Hybrid name resolution through gateways ties on-premises name services to cloud name services so applications can discover each other across the boundary. Virtual private network and private circuit links carry the queries, while conditional forwarding ensures each side answers for its domain. This matters during migrations when workloads move in phases but must still interoperate. Picture a payroll system in Azure calling an on-premises identity provider by name, and the reverse for callbacks. The misconception is treating D N S as an afterthought once tunnels come up; unresolved names look like application bugs. Document authoritative zones, forward rules, and fallback resolvers, and test failover deliberately.
Multi-virtual network naming design patterns aim for clarity under growth. One approach centralizes private zones in a hub and links spokes for consistent records, while another approach delegates per-application zones to teams with clear prefixes. The right fit depends on autonomy versus consistency. A retail example might centralize shared platform names while delegating microservice subzones to product squads. The misconception is that one global zone solves everything; it can bottleneck changes and create coupling. Whatever pattern you choose, publish conventions, automate validation, and ensure every new network links to the zones it must see before workloads deploy.
Troubleshooting peering and D N S failures follows a steady, layered method. First, verify addresses do not overlap and that peering exists in both directions with the right permissions. Next, confirm effective routes on each network interface and ensure network security groups allow the intended ports. Then, test raw connectivity with simple tools and only after that test name resolution with fully qualified names. For D N S, query the exact resolver the host uses and trace delegation from zone to record. A misconception is jumping straight to code changes; most issues are path, rule, or record related. Write down each finding so the root cause becomes a fixable design lesson.
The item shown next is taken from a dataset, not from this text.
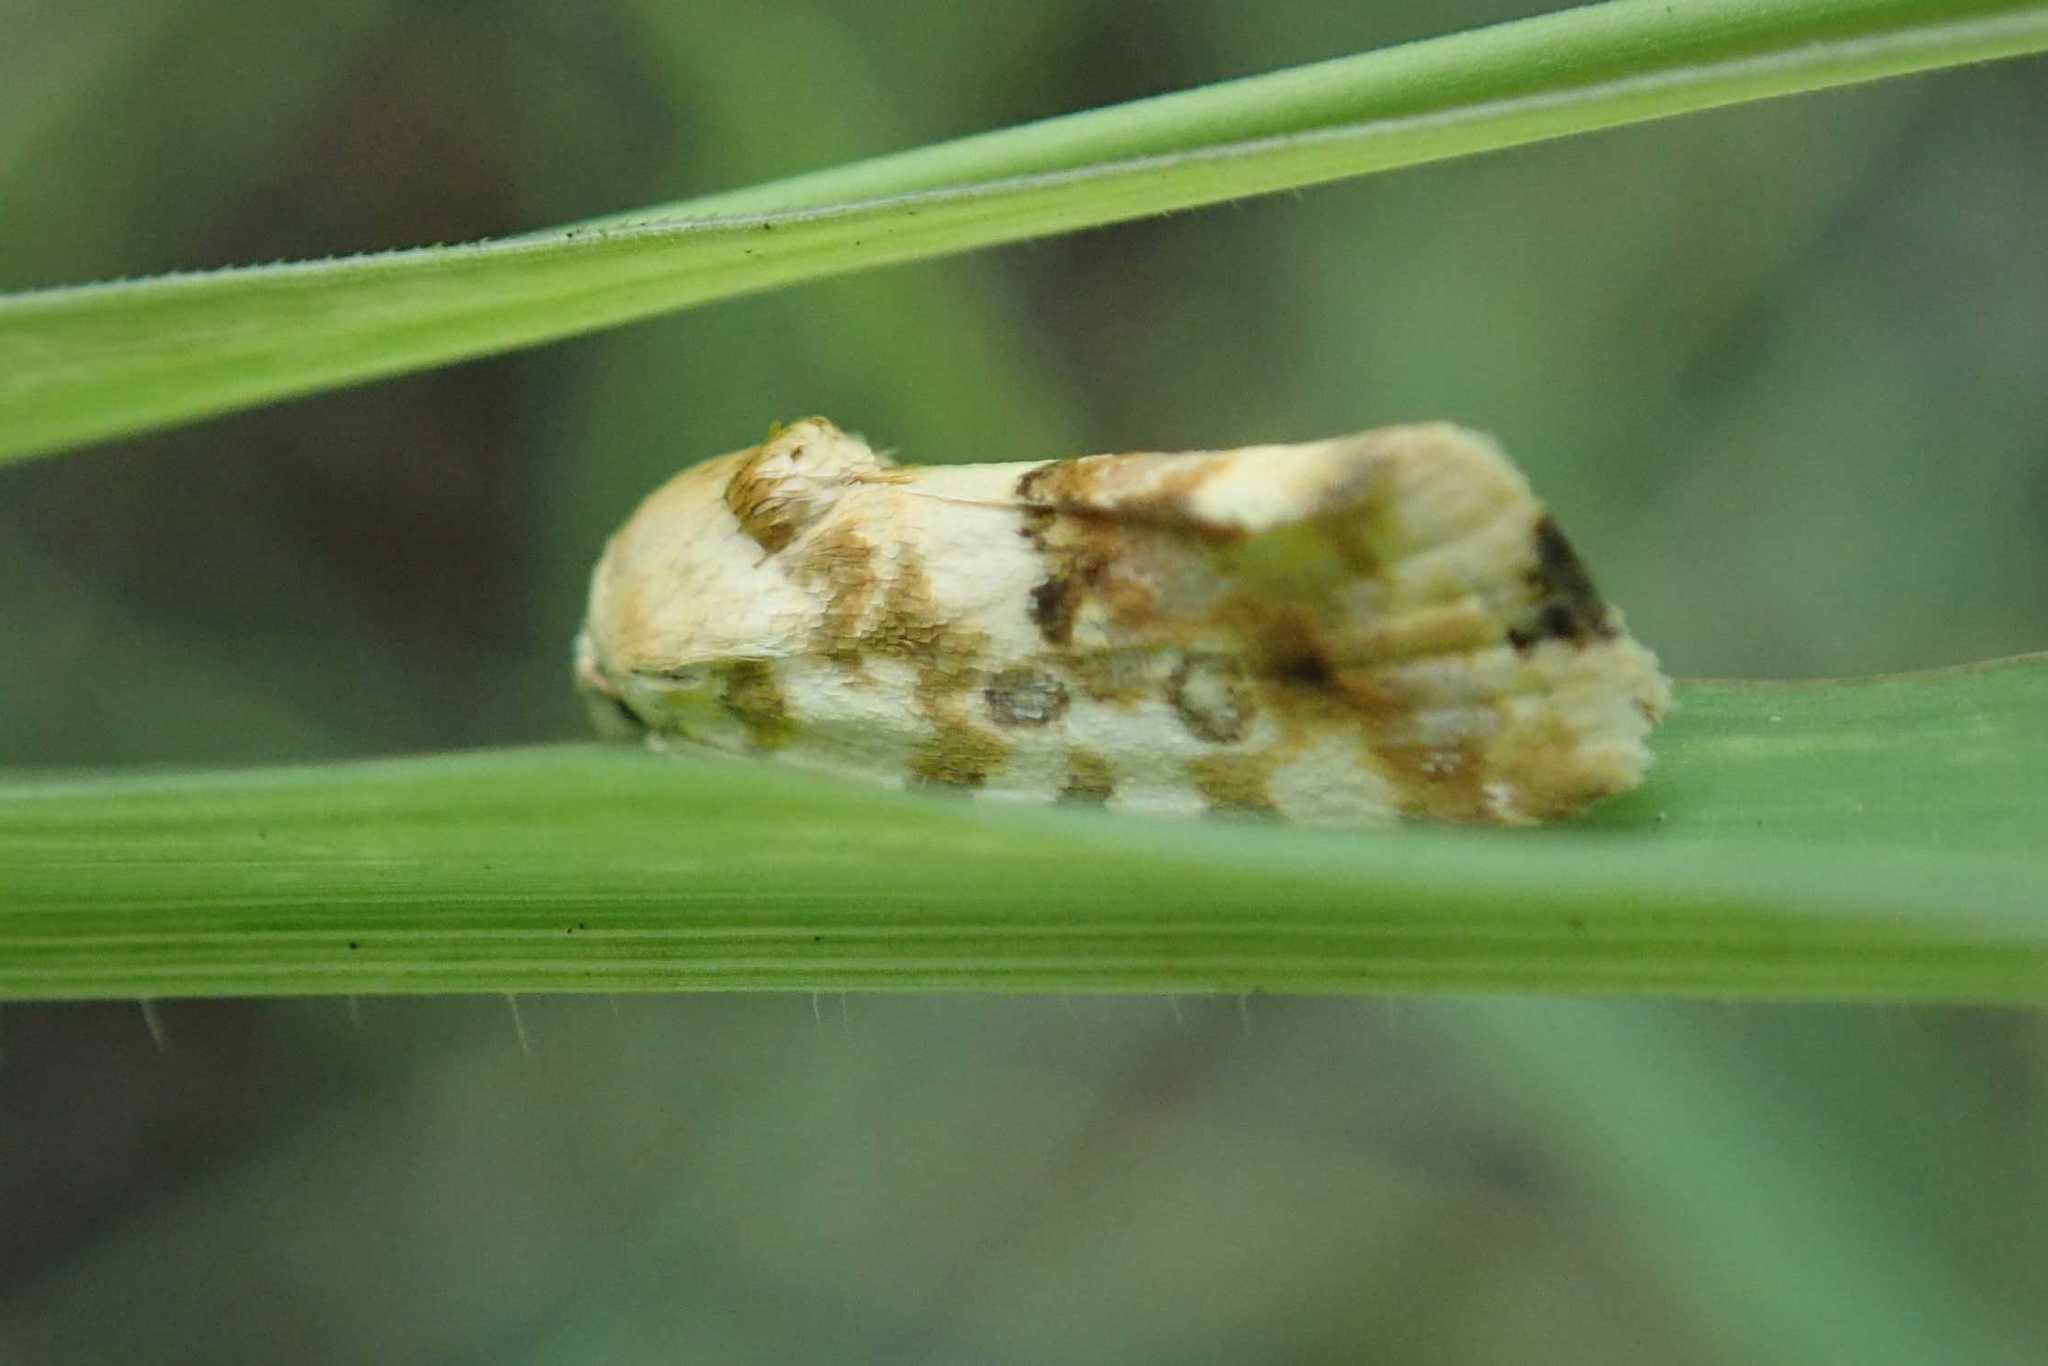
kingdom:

Connecting networks and resolving names are everyday operations, yet they decide whether apps feel instant or fragile. Peering supplies private paths, gateway transit extends them to hybrid, and unique address plans keep growth painless. Public and private D N S give you separate but cooperating views of the world, while private zones and endpoints bring managed services inside your boundary. Split-horizon and conditional forwarding keep names consistent for users and systems. When problems appear, a calm checklist translates mystery into measurement. With these habits, you connect, resolve, and operate confidently, turning a complex map into a dependable platform your applications can trust.